** Opening Records for processing block **

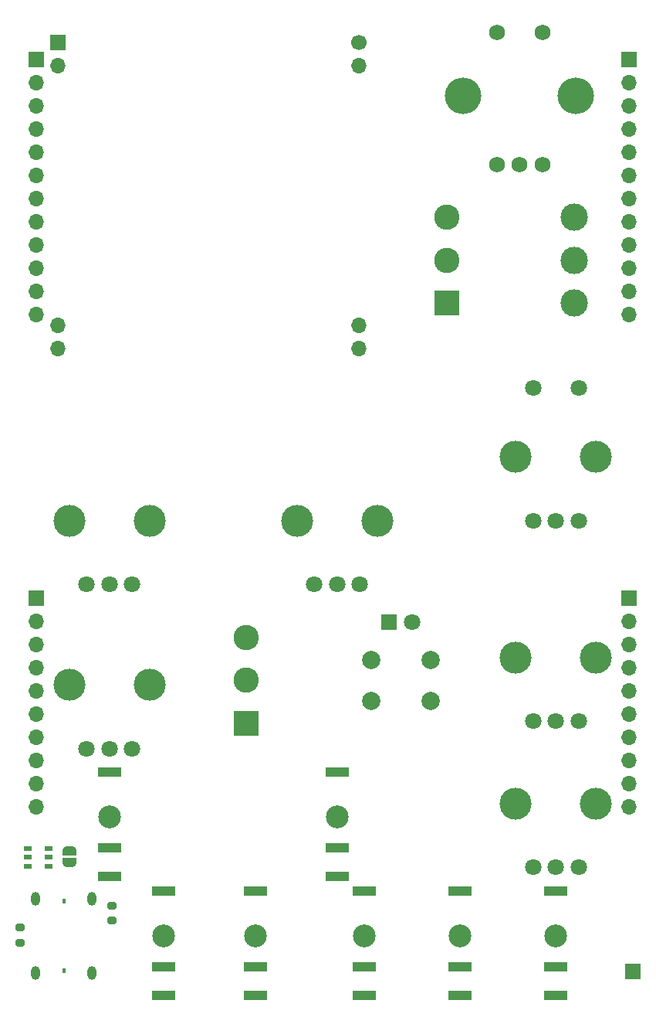
<source format=gbr>
%TF.GenerationSoftware,KiCad,Pcbnew,8.0.1*%
%TF.CreationDate,2024-04-24T15:17:25+01:00*%
%TF.ProjectId,Kishoof_Controls,4b697368-6f6f-4665-9f43-6f6e74726f6c,rev?*%
%TF.SameCoordinates,Original*%
%TF.FileFunction,Soldermask,Bot*%
%TF.FilePolarity,Negative*%
%FSLAX46Y46*%
G04 Gerber Fmt 4.6, Leading zero omitted, Abs format (unit mm)*
G04 Created by KiCad (PCBNEW 8.0.1) date 2024-04-24 15:17:25*
%MOMM*%
%LPD*%
G01*
G04 APERTURE LIST*
G04 Aperture macros list*
%AMRoundRect*
0 Rectangle with rounded corners*
0 $1 Rounding radius*
0 $2 $3 $4 $5 $6 $7 $8 $9 X,Y pos of 4 corners*
0 Add a 4 corners polygon primitive as box body*
4,1,4,$2,$3,$4,$5,$6,$7,$8,$9,$2,$3,0*
0 Add four circle primitives for the rounded corners*
1,1,$1+$1,$2,$3*
1,1,$1+$1,$4,$5*
1,1,$1+$1,$6,$7*
1,1,$1+$1,$8,$9*
0 Add four rect primitives between the rounded corners*
20,1,$1+$1,$2,$3,$4,$5,0*
20,1,$1+$1,$4,$5,$6,$7,0*
20,1,$1+$1,$6,$7,$8,$9,0*
20,1,$1+$1,$8,$9,$2,$3,0*%
%AMFreePoly0*
4,1,19,0.500000,-0.750000,0.000000,-0.750000,0.000000,-0.744911,-0.071157,-0.744911,-0.207708,-0.704816,-0.327430,-0.627875,-0.420627,-0.520320,-0.479746,-0.390866,-0.500000,-0.250000,-0.500000,0.250000,-0.479746,0.390866,-0.420627,0.520320,-0.327430,0.627875,-0.207708,0.704816,-0.071157,0.744911,0.000000,0.744911,0.000000,0.750000,0.500000,0.750000,0.500000,-0.750000,0.500000,-0.750000,
$1*%
%AMFreePoly1*
4,1,19,0.000000,0.744911,0.071157,0.744911,0.207708,0.704816,0.327430,0.627875,0.420627,0.520320,0.479746,0.390866,0.500000,0.250000,0.500000,-0.250000,0.479746,-0.390866,0.420627,-0.520320,0.327430,-0.627875,0.207708,-0.704816,0.071157,-0.744911,0.000000,-0.744911,0.000000,-0.750000,-0.500000,-0.750000,-0.500000,0.750000,0.000000,0.750000,0.000000,0.744911,0.000000,0.744911,
$1*%
G04 Aperture macros list end*
%ADD10R,1.700000X1.700000*%
%ADD11O,1.700000X1.700000*%
%ADD12C,1.700000*%
%ADD13C,2.500000*%
%ADD14R,2.500000X1.000000*%
%ADD15O,0.400000X0.600000*%
%ADD16O,1.000000X1.500000*%
%ADD17R,1.800000X1.800000*%
%ADD18C,1.800000*%
%ADD19C,1.750000*%
%ADD20O,4.000000X4.000000*%
%ADD21C,3.500000*%
%ADD22C,2.000000*%
%ADD23C,3.000000*%
%ADD24R,2.775000X2.775000*%
%ADD25C,2.775000*%
%ADD26R,0.950000X0.600000*%
%ADD27RoundRect,0.200000X0.275000X-0.200000X0.275000X0.200000X-0.275000X0.200000X-0.275000X-0.200000X0*%
%ADD28FreePoly0,90.000000*%
%ADD29FreePoly1,90.000000*%
G04 APERTURE END LIST*
D10*
%TO.C,U2*%
X60400000Y-43100000D03*
D11*
X60400000Y-45640000D03*
D12*
X93400000Y-43100000D03*
D11*
X93400000Y-45640000D03*
X60400000Y-74100000D03*
X60400000Y-76640000D03*
X93400000Y-74100000D03*
X93400000Y-76640000D03*
%TD*%
D13*
%TO.C,J9*%
X94000000Y-141000000D03*
D14*
X94000000Y-147480000D03*
X94000000Y-144380000D03*
X94000000Y-136080000D03*
%TD*%
D15*
%TO.C,J12*%
X61000000Y-144775000D03*
X61000000Y-137225000D03*
D16*
X57930000Y-145100000D03*
X64070000Y-145100000D03*
X57930000Y-136900000D03*
X64070000Y-136900000D03*
%TD*%
D13*
%TO.C,J11*%
X82000000Y-141000000D03*
D14*
X82000000Y-147480000D03*
X82000000Y-144380000D03*
X82000000Y-136080000D03*
%TD*%
D13*
%TO.C,J7*%
X115000000Y-141000000D03*
D14*
X115000000Y-147480000D03*
X115000000Y-144380000D03*
X115000000Y-136080000D03*
%TD*%
D17*
%TO.C,D1*%
X96700000Y-106600000D03*
D18*
X99240000Y-106600000D03*
%TD*%
D19*
%TO.C,SW5*%
X108500000Y-56500000D03*
X113500000Y-56500000D03*
X111000000Y-56500000D03*
X108500000Y-42000000D03*
X113500000Y-42000000D03*
D20*
X104800000Y-49000000D03*
X117200000Y-49000000D03*
%TD*%
D21*
%TO.C,WarpType1*%
X110600000Y-88500000D03*
X119400000Y-88500000D03*
D18*
X117500000Y-95500000D03*
X115000000Y-95500000D03*
X112500000Y-95500000D03*
X112500000Y-81000000D03*
X117500000Y-81000000D03*
%TD*%
D13*
%TO.C,J8*%
X104500000Y-141000000D03*
D14*
X104500000Y-147480000D03*
X104500000Y-144380000D03*
X104500000Y-136080000D03*
%TD*%
D21*
%TO.C,WavetableBPot1*%
X86600000Y-95500000D03*
X95400000Y-95500000D03*
D18*
X93500000Y-102500000D03*
X91000000Y-102500000D03*
X88500000Y-102500000D03*
%TD*%
D21*
%TO.C,WarpAmtTrm1*%
X110600000Y-126500000D03*
X119400000Y-126500000D03*
D18*
X117500000Y-133500000D03*
X115000000Y-133500000D03*
X112500000Y-133500000D03*
%TD*%
D13*
%TO.C,J10*%
X72000000Y-141000000D03*
D14*
X72000000Y-147480000D03*
X72000000Y-144380000D03*
X72000000Y-136080000D03*
%TD*%
D22*
%TO.C,SW1*%
X94750000Y-110750000D03*
X101250000Y-110750000D03*
X94750000Y-115250000D03*
X101250000Y-115250000D03*
%TD*%
D23*
%TO.C,SW2*%
X117000000Y-71700000D03*
X117000000Y-67000000D03*
X117000000Y-62300000D03*
%TD*%
D13*
%TO.C,J5*%
X66000000Y-128000000D03*
D14*
X66000000Y-134480000D03*
X66000000Y-131380000D03*
X66000000Y-123080000D03*
%TD*%
D21*
%TO.C,WavetableATrm1*%
X61600000Y-113500000D03*
X70400000Y-113500000D03*
D18*
X68500000Y-120500000D03*
X66000000Y-120500000D03*
X63500000Y-120500000D03*
%TD*%
D21*
%TO.C,WavetableAPot1*%
X61600000Y-95500000D03*
X70400000Y-95500000D03*
D18*
X68500000Y-102500000D03*
X66000000Y-102500000D03*
X63500000Y-102500000D03*
%TD*%
D24*
%TO.C,SW4*%
X81000000Y-117700000D03*
D25*
X81000000Y-113000000D03*
X81000000Y-108300000D03*
%TD*%
D13*
%TO.C,J6*%
X91000000Y-128000000D03*
D14*
X91000000Y-134480000D03*
X91000000Y-131380000D03*
X91000000Y-123080000D03*
%TD*%
D21*
%TO.C,WarpAmtPot1*%
X110600000Y-110500000D03*
X119400000Y-110500000D03*
D18*
X117500000Y-117500000D03*
X115000000Y-117500000D03*
X112500000Y-117500000D03*
%TD*%
D24*
%TO.C,SW3*%
X103000000Y-71700000D03*
D25*
X103000000Y-67000000D03*
X103000000Y-62300000D03*
%TD*%
D10*
%TO.C,J1*%
X58000000Y-45000000D03*
D11*
X58000000Y-47540000D03*
X58000000Y-50080000D03*
X58000000Y-52620000D03*
X58000000Y-55160000D03*
X58000000Y-57700000D03*
X58000000Y-60240000D03*
X58000000Y-62780000D03*
X58000000Y-65320000D03*
X58000000Y-67860000D03*
X58000000Y-70400000D03*
X58000000Y-72940000D03*
%TD*%
D10*
%TO.C,J3*%
X58000000Y-104000000D03*
D11*
X58000000Y-106540000D03*
X58000000Y-109080000D03*
X58000000Y-111620000D03*
X58000000Y-114160000D03*
X58000000Y-116700000D03*
X58000000Y-119240000D03*
X58000000Y-121780000D03*
X58000000Y-124320000D03*
X58000000Y-126860000D03*
%TD*%
D10*
%TO.C,J14*%
X123400000Y-144900000D03*
%TD*%
D26*
%TO.C,U1*%
X59325000Y-131450000D03*
X59325000Y-132400000D03*
X59325000Y-133350000D03*
X57075000Y-133350000D03*
X57075000Y-132400000D03*
X57075000Y-131450000D03*
%TD*%
D27*
%TO.C,R1*%
X56200000Y-141725000D03*
X56200000Y-140075000D03*
%TD*%
D10*
%TO.C,J2*%
X123000000Y-45000000D03*
D11*
X123000000Y-47540000D03*
X123000000Y-50080000D03*
X123000000Y-52620000D03*
X123000000Y-55160000D03*
X123000000Y-57700000D03*
X123000000Y-60240000D03*
X123000000Y-62780000D03*
X123000000Y-65320000D03*
X123000000Y-67860000D03*
X123000000Y-70400000D03*
X123000000Y-72940000D03*
%TD*%
D28*
%TO.C,JP1*%
X61600000Y-132950000D03*
D29*
X61600000Y-131650000D03*
%TD*%
D10*
%TO.C,J4*%
X123000000Y-104000000D03*
D11*
X123000000Y-106540000D03*
X123000000Y-109080000D03*
X123000000Y-111620000D03*
X123000000Y-114160000D03*
X123000000Y-116700000D03*
X123000000Y-119240000D03*
X123000000Y-121780000D03*
X123000000Y-124320000D03*
X123000000Y-126860000D03*
%TD*%
D27*
%TO.C,R2*%
X66300000Y-139325000D03*
X66300000Y-137675000D03*
%TD*%
M02*

</source>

** Closing Records for processing block **

Prompt:
All lines from the listing above that include "four" should be shown.

Answer area:
0 Add four circle primitives for the rounded corners*
0 Add four rect primitives between the rounded corners*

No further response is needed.